DIRECTIONS -> Each line containing the string "output" should be copied out of the entries.

◆ ◆ ◆ ◆ ◆

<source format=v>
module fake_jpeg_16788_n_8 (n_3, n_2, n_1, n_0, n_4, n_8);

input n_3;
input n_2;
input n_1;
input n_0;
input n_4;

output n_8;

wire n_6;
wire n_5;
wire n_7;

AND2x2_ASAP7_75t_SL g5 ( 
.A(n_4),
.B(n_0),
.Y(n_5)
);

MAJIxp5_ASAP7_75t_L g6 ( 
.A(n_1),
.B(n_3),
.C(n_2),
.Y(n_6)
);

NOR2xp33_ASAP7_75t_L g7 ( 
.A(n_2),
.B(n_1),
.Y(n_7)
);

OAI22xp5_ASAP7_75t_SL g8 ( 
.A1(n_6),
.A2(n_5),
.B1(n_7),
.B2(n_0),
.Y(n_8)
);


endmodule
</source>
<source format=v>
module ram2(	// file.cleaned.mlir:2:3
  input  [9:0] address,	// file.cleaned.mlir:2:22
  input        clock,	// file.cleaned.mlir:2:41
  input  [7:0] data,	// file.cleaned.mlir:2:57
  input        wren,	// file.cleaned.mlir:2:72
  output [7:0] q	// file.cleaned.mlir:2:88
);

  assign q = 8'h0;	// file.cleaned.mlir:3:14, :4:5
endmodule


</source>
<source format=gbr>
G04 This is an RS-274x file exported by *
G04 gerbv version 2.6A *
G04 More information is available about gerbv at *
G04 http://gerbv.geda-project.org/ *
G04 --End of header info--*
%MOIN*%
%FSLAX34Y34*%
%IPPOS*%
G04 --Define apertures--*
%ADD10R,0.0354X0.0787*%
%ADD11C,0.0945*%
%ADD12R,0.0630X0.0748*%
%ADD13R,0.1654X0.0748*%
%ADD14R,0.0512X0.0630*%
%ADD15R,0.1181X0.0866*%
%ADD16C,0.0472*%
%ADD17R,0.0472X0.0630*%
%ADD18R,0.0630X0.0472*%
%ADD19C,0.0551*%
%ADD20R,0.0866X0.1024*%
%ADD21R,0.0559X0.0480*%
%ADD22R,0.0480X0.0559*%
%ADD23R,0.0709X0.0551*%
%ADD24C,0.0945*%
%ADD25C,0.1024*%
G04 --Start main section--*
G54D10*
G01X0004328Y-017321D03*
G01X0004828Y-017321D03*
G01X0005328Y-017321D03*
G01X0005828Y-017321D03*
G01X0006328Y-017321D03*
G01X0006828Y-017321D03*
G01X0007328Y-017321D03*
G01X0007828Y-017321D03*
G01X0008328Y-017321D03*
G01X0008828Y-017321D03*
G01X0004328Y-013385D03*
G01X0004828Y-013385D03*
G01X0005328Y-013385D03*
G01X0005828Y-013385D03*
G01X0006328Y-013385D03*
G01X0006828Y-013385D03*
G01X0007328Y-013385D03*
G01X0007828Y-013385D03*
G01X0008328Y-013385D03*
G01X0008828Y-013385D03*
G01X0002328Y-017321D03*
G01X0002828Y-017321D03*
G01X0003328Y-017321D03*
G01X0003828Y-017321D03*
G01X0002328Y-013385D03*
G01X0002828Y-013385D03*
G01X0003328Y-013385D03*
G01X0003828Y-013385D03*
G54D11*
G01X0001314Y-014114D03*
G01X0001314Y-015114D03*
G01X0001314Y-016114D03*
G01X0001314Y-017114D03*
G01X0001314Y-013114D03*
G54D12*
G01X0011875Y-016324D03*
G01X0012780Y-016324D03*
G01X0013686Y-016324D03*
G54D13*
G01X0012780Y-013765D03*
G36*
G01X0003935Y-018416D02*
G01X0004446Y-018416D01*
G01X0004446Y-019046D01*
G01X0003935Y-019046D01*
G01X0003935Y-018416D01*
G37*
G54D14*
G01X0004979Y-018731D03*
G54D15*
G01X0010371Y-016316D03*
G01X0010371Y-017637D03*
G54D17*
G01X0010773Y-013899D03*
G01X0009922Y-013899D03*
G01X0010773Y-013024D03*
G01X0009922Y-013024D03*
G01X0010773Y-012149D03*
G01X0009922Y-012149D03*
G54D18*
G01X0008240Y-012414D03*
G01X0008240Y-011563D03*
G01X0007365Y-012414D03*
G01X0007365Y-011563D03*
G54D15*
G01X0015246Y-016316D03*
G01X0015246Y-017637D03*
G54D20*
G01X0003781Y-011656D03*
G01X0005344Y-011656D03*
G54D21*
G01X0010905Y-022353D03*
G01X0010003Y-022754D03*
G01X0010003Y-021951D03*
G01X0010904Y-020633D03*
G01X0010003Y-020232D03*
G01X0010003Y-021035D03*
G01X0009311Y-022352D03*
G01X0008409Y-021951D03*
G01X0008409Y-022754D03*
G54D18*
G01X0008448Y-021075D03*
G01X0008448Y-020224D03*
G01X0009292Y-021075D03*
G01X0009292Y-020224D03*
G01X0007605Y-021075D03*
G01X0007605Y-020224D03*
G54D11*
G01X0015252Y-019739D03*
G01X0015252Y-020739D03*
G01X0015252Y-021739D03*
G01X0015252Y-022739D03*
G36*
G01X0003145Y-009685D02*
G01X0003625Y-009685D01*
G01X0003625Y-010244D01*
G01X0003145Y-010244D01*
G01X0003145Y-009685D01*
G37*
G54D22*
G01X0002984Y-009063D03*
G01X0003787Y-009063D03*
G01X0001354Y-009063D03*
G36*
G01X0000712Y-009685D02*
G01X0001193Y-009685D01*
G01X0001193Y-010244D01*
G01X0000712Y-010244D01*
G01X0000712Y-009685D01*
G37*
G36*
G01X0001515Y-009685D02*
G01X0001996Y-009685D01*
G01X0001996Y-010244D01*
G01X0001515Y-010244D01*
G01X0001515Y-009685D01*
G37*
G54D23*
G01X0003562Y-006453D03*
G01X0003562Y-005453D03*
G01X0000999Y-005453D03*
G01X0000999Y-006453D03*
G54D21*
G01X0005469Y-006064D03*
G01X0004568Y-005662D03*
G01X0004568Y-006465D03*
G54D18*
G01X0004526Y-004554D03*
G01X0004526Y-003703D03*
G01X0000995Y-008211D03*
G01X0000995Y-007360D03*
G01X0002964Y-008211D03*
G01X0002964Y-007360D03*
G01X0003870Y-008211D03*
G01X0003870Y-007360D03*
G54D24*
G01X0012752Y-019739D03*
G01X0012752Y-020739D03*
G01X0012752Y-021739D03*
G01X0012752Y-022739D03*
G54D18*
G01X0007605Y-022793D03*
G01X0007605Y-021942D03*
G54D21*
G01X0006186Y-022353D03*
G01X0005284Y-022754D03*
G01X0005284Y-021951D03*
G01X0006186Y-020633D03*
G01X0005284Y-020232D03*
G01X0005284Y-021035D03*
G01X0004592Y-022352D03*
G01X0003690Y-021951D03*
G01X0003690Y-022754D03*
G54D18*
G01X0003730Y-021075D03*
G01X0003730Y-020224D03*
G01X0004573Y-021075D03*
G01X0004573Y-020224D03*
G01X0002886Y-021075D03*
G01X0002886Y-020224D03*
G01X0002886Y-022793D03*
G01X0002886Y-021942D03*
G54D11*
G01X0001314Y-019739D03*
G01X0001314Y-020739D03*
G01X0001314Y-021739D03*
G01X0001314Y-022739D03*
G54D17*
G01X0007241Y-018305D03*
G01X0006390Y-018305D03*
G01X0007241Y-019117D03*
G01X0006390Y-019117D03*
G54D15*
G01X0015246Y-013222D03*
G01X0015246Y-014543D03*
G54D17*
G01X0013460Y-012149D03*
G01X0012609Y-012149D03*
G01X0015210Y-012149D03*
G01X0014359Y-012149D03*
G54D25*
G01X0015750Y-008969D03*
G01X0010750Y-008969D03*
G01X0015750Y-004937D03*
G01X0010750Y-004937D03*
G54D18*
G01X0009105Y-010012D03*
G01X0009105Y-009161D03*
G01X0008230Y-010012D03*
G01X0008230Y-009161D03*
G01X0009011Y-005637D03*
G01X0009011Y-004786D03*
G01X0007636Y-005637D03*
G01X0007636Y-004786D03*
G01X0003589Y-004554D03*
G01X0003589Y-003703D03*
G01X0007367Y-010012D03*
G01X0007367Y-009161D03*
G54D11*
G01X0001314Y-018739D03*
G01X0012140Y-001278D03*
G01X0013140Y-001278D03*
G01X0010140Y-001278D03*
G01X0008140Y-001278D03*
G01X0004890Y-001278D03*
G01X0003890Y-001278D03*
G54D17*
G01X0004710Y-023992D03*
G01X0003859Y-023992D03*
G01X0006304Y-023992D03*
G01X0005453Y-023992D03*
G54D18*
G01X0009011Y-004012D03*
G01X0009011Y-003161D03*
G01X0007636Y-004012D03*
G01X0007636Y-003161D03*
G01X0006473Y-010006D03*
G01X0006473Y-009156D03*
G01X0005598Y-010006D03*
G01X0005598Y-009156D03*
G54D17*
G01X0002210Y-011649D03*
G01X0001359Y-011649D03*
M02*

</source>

◆ ◆ ◆ ◆ ◆

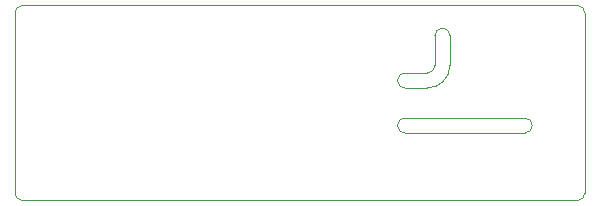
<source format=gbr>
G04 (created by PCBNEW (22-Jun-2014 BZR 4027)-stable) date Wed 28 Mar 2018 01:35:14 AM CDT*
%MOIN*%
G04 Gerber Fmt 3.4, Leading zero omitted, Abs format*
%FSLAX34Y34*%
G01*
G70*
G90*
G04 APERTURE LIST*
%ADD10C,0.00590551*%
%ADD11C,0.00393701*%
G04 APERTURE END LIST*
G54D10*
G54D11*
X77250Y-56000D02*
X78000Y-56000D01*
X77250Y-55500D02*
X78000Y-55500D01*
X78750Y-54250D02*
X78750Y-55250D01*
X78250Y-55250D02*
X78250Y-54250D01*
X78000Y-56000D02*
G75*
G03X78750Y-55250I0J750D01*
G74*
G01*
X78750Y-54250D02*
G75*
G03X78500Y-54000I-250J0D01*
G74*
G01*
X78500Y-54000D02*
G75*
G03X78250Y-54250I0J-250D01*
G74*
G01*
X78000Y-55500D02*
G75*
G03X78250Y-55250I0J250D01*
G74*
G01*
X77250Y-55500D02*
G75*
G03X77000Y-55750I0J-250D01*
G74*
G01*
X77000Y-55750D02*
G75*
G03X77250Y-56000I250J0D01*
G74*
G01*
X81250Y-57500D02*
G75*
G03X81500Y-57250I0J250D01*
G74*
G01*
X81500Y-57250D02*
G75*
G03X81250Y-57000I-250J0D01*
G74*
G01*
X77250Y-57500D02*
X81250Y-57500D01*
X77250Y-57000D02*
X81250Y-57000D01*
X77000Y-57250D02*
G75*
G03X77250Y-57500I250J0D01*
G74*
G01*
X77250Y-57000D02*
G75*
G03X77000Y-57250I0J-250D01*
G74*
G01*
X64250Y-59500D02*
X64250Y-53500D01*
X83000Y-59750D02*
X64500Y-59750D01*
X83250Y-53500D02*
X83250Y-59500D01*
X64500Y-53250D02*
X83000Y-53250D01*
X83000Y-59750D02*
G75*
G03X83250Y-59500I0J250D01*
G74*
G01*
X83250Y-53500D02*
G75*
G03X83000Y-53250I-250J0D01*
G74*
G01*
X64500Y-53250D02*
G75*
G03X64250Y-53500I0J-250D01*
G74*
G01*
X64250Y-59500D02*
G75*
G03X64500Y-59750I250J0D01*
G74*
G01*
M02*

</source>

◆ ◆ ◆ ◆ ◆

SOLUTION ->
output n_8;
  output [7:0] q	// file.cleaned.mlir:2:88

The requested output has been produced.